Monitoring - (Alert|Anomalie) Detection

About

Alerting is the science of detection

Deviations from prediction on Time serie are a powerful way to tell when there is a problem and to trigger alerts when a threshold is reached.

Articles Related

Format

Subject

An alert should communicate in plain language:

Service A is down
90% of all web requests are taking more than 0.5s to process and respond.

Property

Urgency / Severity

Severity / Urgency	Alert Type	Description	Example
High / Urgent	Page (as in wiki/Pager)	Immediate human intervention, interrupts a recipient’s work, sleep, or personal time, whatever the hour	Response times exceeding a SLA: Service Level Agreements, no acceptable throughput, latency, or error rates.
Moderate	Notification	Eventual human intervention, notifies someone who can fix the problem in a non-interrupting way such as email or chat.	Data store is running low on disk space
Low	Log / Record	Attention needed in the future, does not notify anyone automatically	Transient issues could be to blame, such as network congestion, often go away on their own.

Moderate and low alert won’t wake anyone in the middle of the night or disrupt an engineer’s flow.

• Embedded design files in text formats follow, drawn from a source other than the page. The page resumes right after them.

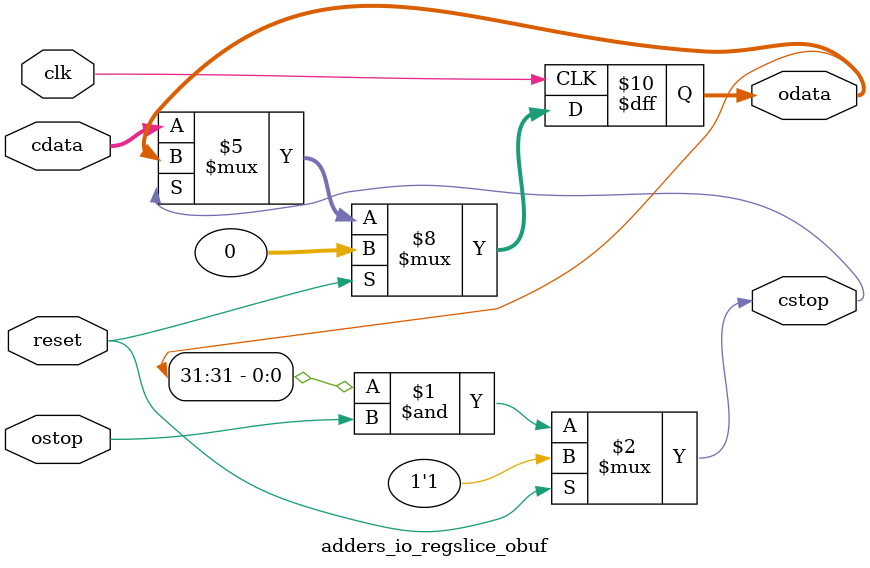
<source format=v>

`timescale 1ns/1ps

module adders_io_regslice_forward
#(parameter 
    DataWidth=32
)(
    input ap_clk ,
    input ap_rst,

    input [DataWidth-1:0] data_in , 
    input vld_in , 
    output ack_in ,
    output [DataWidth-1:0] data_out, 
    output vld_out,
    input ack_out,
    output apdone_blk
);
 
localparam W = DataWidth+1;

wire [W-1:0] cdata;
wire cstop;
wire [W-1:0] idata;
wire istop;
wire [W-1:0] odata;
wire ostop;

adders_io_regslice_obuf #(
  .W(W)
)
regslice_obuf_inst(
  .clk(ap_clk),
  .reset(ap_rst),
  .cdata(idata),
  .cstop(istop),
  .odata(odata),
  .ostop(ostop)
);

assign idata = {vld_in, data_in};
assign ack_in = ~istop;

assign vld_out = odata[W-1];
assign data_out = odata[W-2:0];
assign ostop = ~ack_out;

assign apdone_blk = ((ap_rst == 1'b0)&(1'b0 == ack_out)&(1'b1 == vld_out));

endmodule //forward

module adders_io_regslice_forward_w1
#(parameter 
    DataWidth=1
)(
    input ap_clk ,
    input ap_rst,

    input data_in , 
    input vld_in , 
    output ack_in ,
    output data_out, 
    output vld_out,
    input ack_out,
    output apdone_blk
);
 
localparam W = 2;

wire [W-1:0] cdata;
wire cstop;
wire [W-1:0] idata;
wire istop;
wire [W-1:0] odata;
wire ostop;

adders_io_regslice_obuf #(
  .W(W)
)
regslice_obuf_inst(
  .clk(ap_clk),
  .reset(ap_rst),
  .cdata(idata),
  .cstop(istop),
  .odata(odata),
  .ostop(ostop)
);

assign idata = {vld_in, data_in};
assign ack_in = ~istop;

assign vld_out = odata[W-1];
assign data_out = odata[W-2:0];
assign ostop = ~ack_out;

assign apdone_blk = ((ap_rst == 1'b0)&(1'b0 == ack_out)&(1'b1 == vld_out));

endmodule //forward


module adders_io_regslice_obuf
#(
    parameter W=32
)(
    input clk ,
    input reset,
    input [W-1:0] cdata ,
    output cstop ,
    output reg [W-1:0] odata,
    input ostop 
);

// Stop the core when buffer full and output not ready
assign cstop = reset? 1'b1 : (odata[W-1] & ostop);
 
always @(posedge clk)
    if(reset)
        odata <= {1'b0, {{W-1}{1'b0}}};
    else
        if (!cstop) begin// Can we accept more data?
            odata <= cdata; // Yes: load the buffer
        end

endmodule

    

</source>
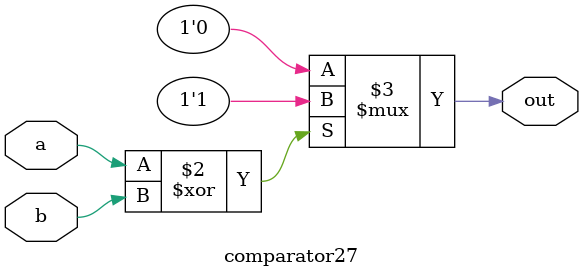
<source format=v>
module comparator27 (
    input wire a,
    input wire b,
    output wire out
);

assign out = (a ^ b == 1'b1) ? 1'b1 : 1'b0;

endmodule

</source>
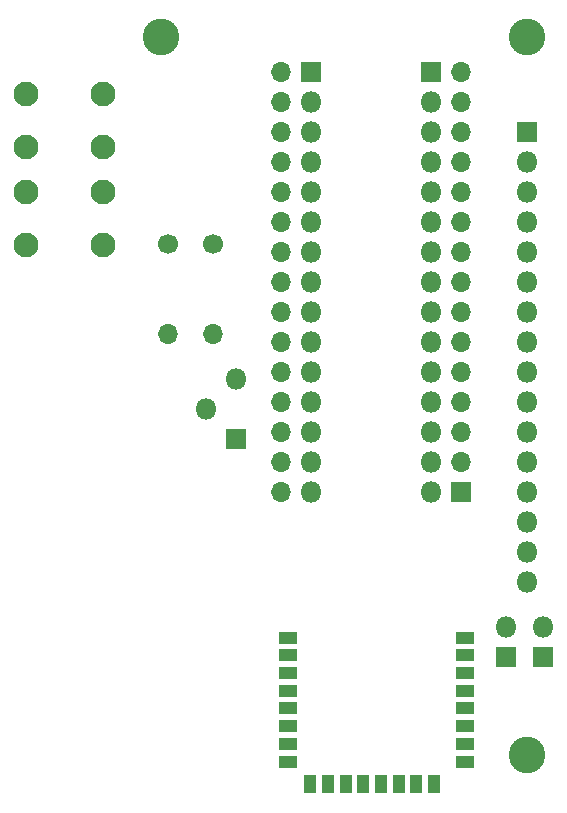
<source format=gbr>
%TF.GenerationSoftware,KiCad,Pcbnew,(5.1.6)-1*%
%TF.CreationDate,2022-01-11T18:37:24-04:00*%
%TF.ProjectId,LCD_adapter,4c43445f-6164-4617-9074-65722e6b6963,rev?*%
%TF.SameCoordinates,Original*%
%TF.FileFunction,Soldermask,Top*%
%TF.FilePolarity,Negative*%
%FSLAX46Y46*%
G04 Gerber Fmt 4.6, Leading zero omitted, Abs format (unit mm)*
G04 Created by KiCad (PCBNEW (5.1.6)-1) date 2022-01-11 18:37:24*
%MOMM*%
%LPD*%
G01*
G04 APERTURE LIST*
%ADD10R,1.624000X1.100000*%
%ADD11R,1.100000X1.624000*%
%ADD12O,1.800000X1.800000*%
%ADD13R,1.800000X1.800000*%
%ADD14C,2.100000*%
%ADD15O,1.700000X1.700000*%
%ADD16C,1.700000*%
%ADD17C,3.100000*%
%ADD18R,1.700000X1.700000*%
G04 APERTURE END LIST*
D10*
%TO.C,U2*%
X151765000Y-123195000D03*
X151765000Y-121695000D03*
X151765000Y-120195000D03*
X151765000Y-118695000D03*
X151765000Y-117195000D03*
X151765000Y-115695000D03*
X151765000Y-114195000D03*
D11*
X153605000Y-125095000D03*
X155105000Y-125095000D03*
X156605000Y-125095000D03*
X158105000Y-125095000D03*
X159605000Y-125095000D03*
X161105000Y-125095000D03*
X162605000Y-125095000D03*
X164105000Y-125095000D03*
D10*
X166745000Y-123195000D03*
X166745000Y-121695000D03*
X166745000Y-120195000D03*
X166745000Y-118695000D03*
X166745000Y-117195000D03*
X166745000Y-115695000D03*
X166745000Y-114195000D03*
X166745000Y-112695000D03*
X151765000Y-112695000D03*
%TD*%
D12*
%TO.C,J4*%
X170180000Y-111760000D03*
D13*
X170180000Y-114300000D03*
%TD*%
D12*
%TO.C,J3*%
X173355000Y-111760000D03*
D13*
X173355000Y-114300000D03*
%TD*%
D14*
%TO.C,SW2*%
X136040000Y-74930000D03*
X136040000Y-79430000D03*
X129540000Y-74930000D03*
X129540000Y-79430000D03*
%TD*%
%TO.C,SW1*%
X136040000Y-66675000D03*
X136040000Y-71175000D03*
X129540000Y-66675000D03*
X129540000Y-71175000D03*
%TD*%
D15*
%TO.C,R2*%
X141605000Y-86995000D03*
D16*
X141605000Y-79375000D03*
%TD*%
D15*
%TO.C,R1*%
X145415000Y-86995000D03*
D16*
X145415000Y-79375000D03*
%TD*%
D17*
%TO.C,REF\u002A\u002A*%
X141000000Y-61850000D03*
%TD*%
%TO.C,REF\u002A\u002A*%
X172000000Y-61850000D03*
%TD*%
%TO.C,REF\u002A\u002A*%
X172000000Y-122665000D03*
%TD*%
D12*
%TO.C,J2*%
X163830000Y-100330000D03*
X163830000Y-97790000D03*
X163830000Y-95250000D03*
X163830000Y-92710000D03*
X163830000Y-90170000D03*
X163830000Y-87630000D03*
X163830000Y-85090000D03*
X163830000Y-82550000D03*
X163830000Y-80010000D03*
X163830000Y-77470000D03*
X163830000Y-74930000D03*
X163830000Y-72390000D03*
X163830000Y-69850000D03*
X163830000Y-67310000D03*
D13*
X163830000Y-64770000D03*
%TD*%
D12*
%TO.C,J1*%
X153670000Y-100330000D03*
X153670000Y-97790000D03*
X153670000Y-95250000D03*
X153670000Y-92710000D03*
X153670000Y-90170000D03*
X153670000Y-87630000D03*
X153670000Y-85090000D03*
X153670000Y-82550000D03*
X153670000Y-80010000D03*
X153670000Y-77470000D03*
X153670000Y-74930000D03*
X153670000Y-72390000D03*
X153670000Y-69850000D03*
X153670000Y-67310000D03*
D13*
X153670000Y-64770000D03*
%TD*%
D15*
%TO.C,A1*%
X151130000Y-64770000D03*
X166370000Y-64770000D03*
X151130000Y-100330000D03*
X166370000Y-67310000D03*
X151130000Y-97790000D03*
X166370000Y-69850000D03*
X151130000Y-95250000D03*
X166370000Y-72390000D03*
X151130000Y-92710000D03*
X166370000Y-74930000D03*
X151130000Y-90170000D03*
X166370000Y-77470000D03*
X151130000Y-87630000D03*
X166370000Y-80010000D03*
X151130000Y-85090000D03*
X166370000Y-82550000D03*
X151130000Y-82550000D03*
X166370000Y-85090000D03*
X151130000Y-80010000D03*
X166370000Y-87630000D03*
X151130000Y-77470000D03*
X166370000Y-90170000D03*
X151130000Y-74930000D03*
X166370000Y-92710000D03*
X151130000Y-72390000D03*
X166370000Y-95250000D03*
X151130000Y-69850000D03*
X166370000Y-97790000D03*
X151130000Y-67310000D03*
D18*
X166370000Y-100330000D03*
%TD*%
D12*
%TO.C,RV1*%
X147320000Y-90805000D03*
X144780000Y-93345000D03*
D13*
X147320000Y-95885000D03*
%TD*%
D12*
%TO.C,U1*%
X172000000Y-107950000D03*
X172000000Y-105410000D03*
X172000000Y-102870000D03*
X172000000Y-100330000D03*
X172000000Y-97790000D03*
X172000000Y-95250000D03*
X172000000Y-92710000D03*
X172000000Y-90170000D03*
X172000000Y-87630000D03*
X172000000Y-85090000D03*
X172000000Y-82550000D03*
X172000000Y-80010000D03*
X172000000Y-77470000D03*
X172000000Y-74930000D03*
X172000000Y-72390000D03*
D13*
X172000000Y-69850000D03*
%TD*%
M02*

</source>
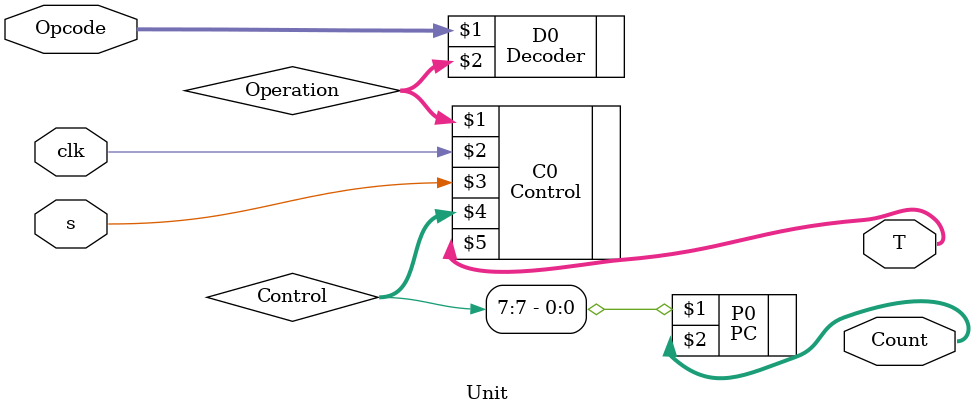
<source format=v>
`timescale 1ns / 1ps

module Unit(input [3:0]Opcode, input clk, s, output [18:0]T, output [4:0]Count);
wire [15:0]Operation;
wire [13:0]Control;

Decoder D0(Opcode, Operation);
Control C0(Operation, clk, s, Control, T);
PC P0(Control[7], Count);

endmodule

</source>
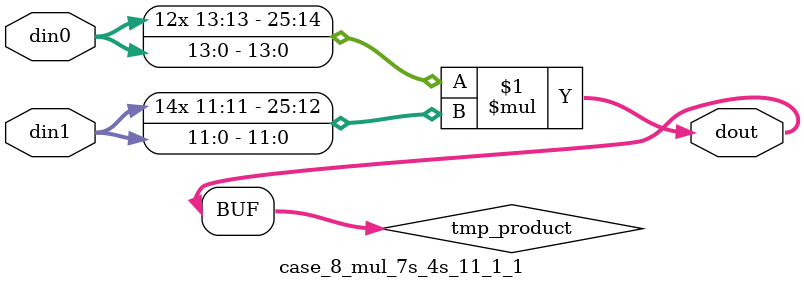
<source format=v>

`timescale 1 ns / 1 ps

 (* use_dsp = "no" *)  module case_8_mul_7s_4s_11_1_1(din0, din1, dout);
parameter ID = 1;
parameter NUM_STAGE = 0;
parameter din0_WIDTH = 14;
parameter din1_WIDTH = 12;
parameter dout_WIDTH = 26;

input [din0_WIDTH - 1 : 0] din0; 
input [din1_WIDTH - 1 : 0] din1; 
output [dout_WIDTH - 1 : 0] dout;

wire signed [dout_WIDTH - 1 : 0] tmp_product;



























assign tmp_product = $signed(din0) * $signed(din1);








assign dout = tmp_product;





















endmodule

</source>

Label, Milestone, Assignments

Github has no priority, nor ordering. See Issues 2.0: The Next Generation It revolves around three major pillars:

Assignments, Each issue can be assigned to a collaborator.
Labels (tag, Gmail Label). One issue can be tagged with different labels.
and milestones. “package” several issues into a milestone.

Symptom vs Cause

A symptom (oftentimes user-facing problems) may have any number of different causes.

Page on a symptom (User experience, such as slow website responses) and notify on potential causes of the symptom, such as high load on your web servers. The users will not know or care about server load if the website is still responding quickly.

Example

Data	Alert	Trigger
Work metric: Throughput	Page	value is much higher or lower than usual, or there is an anomalous rate of change
Work metric: Success	Page	the percentage of work that is successfully processed drops below a threshold
Work metric: Errors	Page	the error rate exceeds a threshold
Work metric: Latency	Page	work takes too long to complete (e.g., performance violates internal SLA)
Resource metric: Utilization	Notification	approaching critical resource limit (e.g., free disk space drops below a threshold)
Resource metric: Saturation	Record	number of waiting processes exceeds a threshold
Resource metric: Errors	Record	number of errors during a fixed period exceeds a threshold
Resource metric: Availability	Record	the resource is unavailable for a percentage of time that exceeds a threshold
Event: Work-related	Page	critical work that should have been completed is reported as incomplete or failed

Detection

See Rules for detecting alert

The Western Electric rules
The Wheeler rules (equivalent to the Western Electric zone tests)
The Nelson rules

Threshold

Horizontal Line

A fixed boundary as a floor or ceiling that characterizes normal behavior which, if crossed, indicates a deviation from normal behavior.

Static thresholds are insufficient in accurately capturing deviations in oscillating signals.

Time series Model

Time serie forecasting method. The bound is then no longer static and can “move” with the input signal.

A model that requires only the most recent observation to be kept is suitable for real-time alerting. such as Time Series - Exponential smoothing

Control Chart Limit

See Control Chart Limit

Tool/Library

Apache Common Reporting (for Java Object)
VisualVM (API Quickstart)

http://alerta.io/
scobal/seyren - Alerting dashboard for Graphite (Java)
https://github.com/prometheus/alertmanager/blob/master/README.md

Aggregation / Duplicate Detection

Many alert can be fired for the same root cause. Real problems are often lost in a sea of noisy alarms.

They can be:

a duplicate of a an existing one
or a new one caused by a chain reaction (correlated / cascade).

Many alerts are therefore often aggregated to show a real state of the system.

Duplicate detection may have several rules such as:

same environment
same resource attributes
same severity.
timeframe
or simply through a aggregate key property of the alert.